START Dataset records

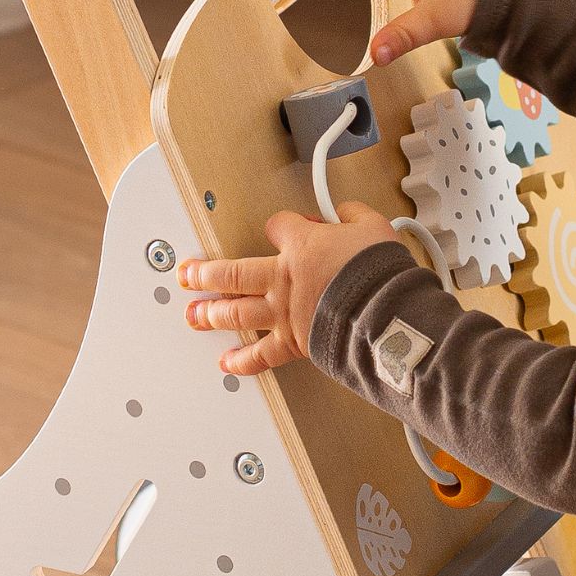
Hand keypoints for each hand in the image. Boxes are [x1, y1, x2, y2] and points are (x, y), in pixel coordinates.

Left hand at [180, 203, 398, 375]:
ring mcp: (283, 313)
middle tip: (189, 275)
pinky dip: (241, 360)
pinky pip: (261, 355)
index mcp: (301, 247)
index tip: (282, 230)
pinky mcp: (292, 343)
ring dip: (210, 313)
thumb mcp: (373, 227)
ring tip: (194, 314)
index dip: (279, 226)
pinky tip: (227, 362)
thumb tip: (345, 213)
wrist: (386, 312)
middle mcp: (282, 279)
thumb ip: (353, 216)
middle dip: (205, 274)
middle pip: (232, 274)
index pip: (277, 227)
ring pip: (235, 312)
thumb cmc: (379, 272)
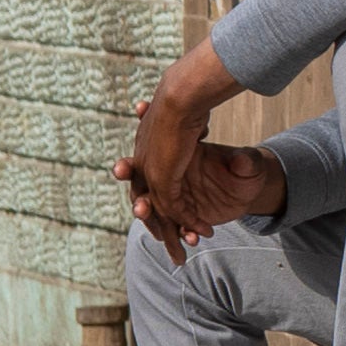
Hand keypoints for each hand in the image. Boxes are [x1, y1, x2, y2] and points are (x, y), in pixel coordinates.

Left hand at [121, 46, 279, 246]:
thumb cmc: (192, 97)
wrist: (183, 91)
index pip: (152, 185)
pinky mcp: (160, 178)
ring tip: (183, 254)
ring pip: (157, 213)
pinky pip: (172, 209)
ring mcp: (150, 173)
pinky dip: (187, 223)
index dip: (164, 204)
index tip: (178, 219)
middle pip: (148, 205)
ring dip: (172, 234)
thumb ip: (193, 131)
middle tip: (174, 247)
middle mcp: (144, 164)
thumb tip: (200, 128)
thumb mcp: (191, 121)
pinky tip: (201, 232)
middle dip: (162, 229)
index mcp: (148, 151)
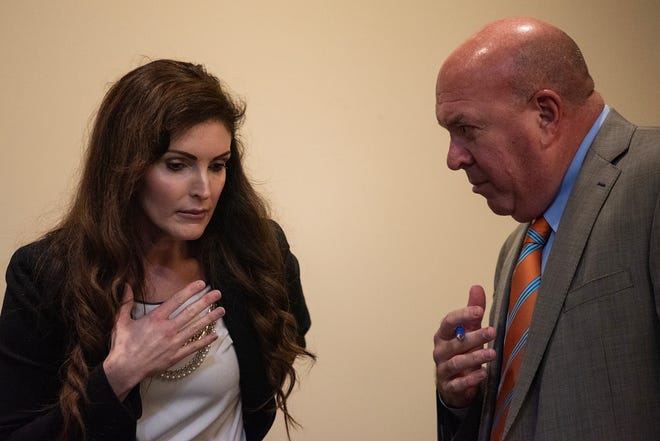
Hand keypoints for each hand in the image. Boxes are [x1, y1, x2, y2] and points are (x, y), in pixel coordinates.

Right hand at [103, 280, 224, 400]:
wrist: (124, 370)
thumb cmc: (122, 345)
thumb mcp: (121, 321)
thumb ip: (126, 302)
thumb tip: (127, 284)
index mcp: (155, 319)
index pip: (176, 300)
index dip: (189, 291)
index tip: (201, 283)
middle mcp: (167, 329)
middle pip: (190, 312)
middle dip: (205, 302)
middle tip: (218, 293)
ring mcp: (173, 343)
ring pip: (195, 328)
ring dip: (209, 318)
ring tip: (221, 310)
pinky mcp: (175, 356)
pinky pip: (193, 347)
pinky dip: (205, 341)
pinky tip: (215, 335)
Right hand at [433, 285, 495, 407]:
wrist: (454, 383)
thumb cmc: (462, 351)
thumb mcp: (467, 330)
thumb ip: (472, 311)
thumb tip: (476, 287)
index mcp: (443, 335)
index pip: (449, 322)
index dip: (462, 315)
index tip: (478, 310)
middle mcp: (440, 351)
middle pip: (455, 343)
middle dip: (474, 336)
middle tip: (492, 331)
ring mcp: (443, 369)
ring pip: (456, 362)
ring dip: (474, 358)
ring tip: (492, 353)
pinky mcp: (449, 386)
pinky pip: (458, 383)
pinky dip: (470, 379)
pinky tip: (483, 374)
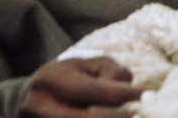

END Dataset records

--- Problem to solve ---
Return the data above in its exact wording, with none of the pictures.

--- Response to this exercise ---
Hand keypoints for each hand in the image. Boxes are [x1, y1, x2, y2] and points are (x, y), in pixel coordinates.

Left hand at [180, 203, 398, 375]:
ring mcp: (283, 313)
middle tip: (189, 275)
pinky dip: (241, 360)
pinky pip: (261, 355)
index mcp: (301, 247)
index tip: (282, 230)
pinky mcp: (292, 343)
ring dip: (210, 313)
thumb mcp: (373, 227)
ring tip: (194, 314)
index dip: (279, 226)
pinky tip: (227, 362)
thumb tip: (345, 213)
wrist: (386, 312)
middle mcp: (282, 279)
thumb ip: (353, 216)
middle dip: (205, 274)
middle pip: (232, 274)
index pip: (277, 227)
ring pip: (235, 312)
thumb cmc: (379, 272)
Hand keypoints for each hand in the image. Boxes are [x1, y1, x2, y2] and points are (x, y), in pixel coordinates.

Left hand at [121, 46, 279, 246]:
thumb cmc: (192, 97)
wrist: (183, 91)
index pip: (152, 185)
pinky mcp: (160, 178)
ring tip: (183, 254)
ring pip: (157, 213)
pinky pip: (172, 209)
ring mcp: (150, 173)
pinky dip: (187, 223)
index dip: (164, 204)
index tip: (178, 219)
middle pip: (148, 205)
ring dip: (172, 234)
thumb ip: (193, 131)
middle tip: (174, 247)
middle mcp: (144, 164)
thumb tip: (200, 128)
thumb mcp: (191, 121)
pinky tip: (201, 232)
middle dip: (162, 229)
index mcp: (148, 151)
Hand keypoints for each hand in the image. Boxes are [x1, y1, x2, y2] and points are (x, y), in pixel coordinates.

Right hand at [103, 280, 224, 400]:
wrist: (124, 370)
thumb cmc: (122, 345)
thumb mcp: (121, 321)
thumb ip: (126, 302)
thumb tip: (127, 284)
index mcp: (155, 319)
index pip: (176, 300)
index dip: (189, 291)
index tip: (201, 283)
middle mcp: (167, 329)
middle pip: (190, 312)
middle dip: (205, 302)
middle tip: (218, 293)
ring mcp: (173, 343)
ring pip: (195, 328)
ring dip: (209, 318)
ring tip: (221, 310)
pinky mcp: (175, 356)
pinky pip: (193, 347)
pinky dip: (205, 341)
pinky tip: (215, 335)
Right hand at [433, 285, 495, 407]:
wrist: (454, 383)
thumb cmc: (462, 351)
thumb mcp: (467, 330)
thumb ip: (472, 311)
thumb tip: (476, 287)
index mcp: (443, 335)
index pip: (449, 322)
index dip: (462, 315)
index tip: (478, 310)
middle mcp: (440, 351)
middle pip: (455, 343)
middle dip: (474, 336)
middle tip: (492, 331)
ring mcp: (443, 369)
ring pip: (456, 362)
ring dip: (474, 358)
ring tip: (492, 353)
pinky mcp: (449, 386)
pinky pip: (458, 383)
pinky dip: (470, 379)
pinky tip: (483, 374)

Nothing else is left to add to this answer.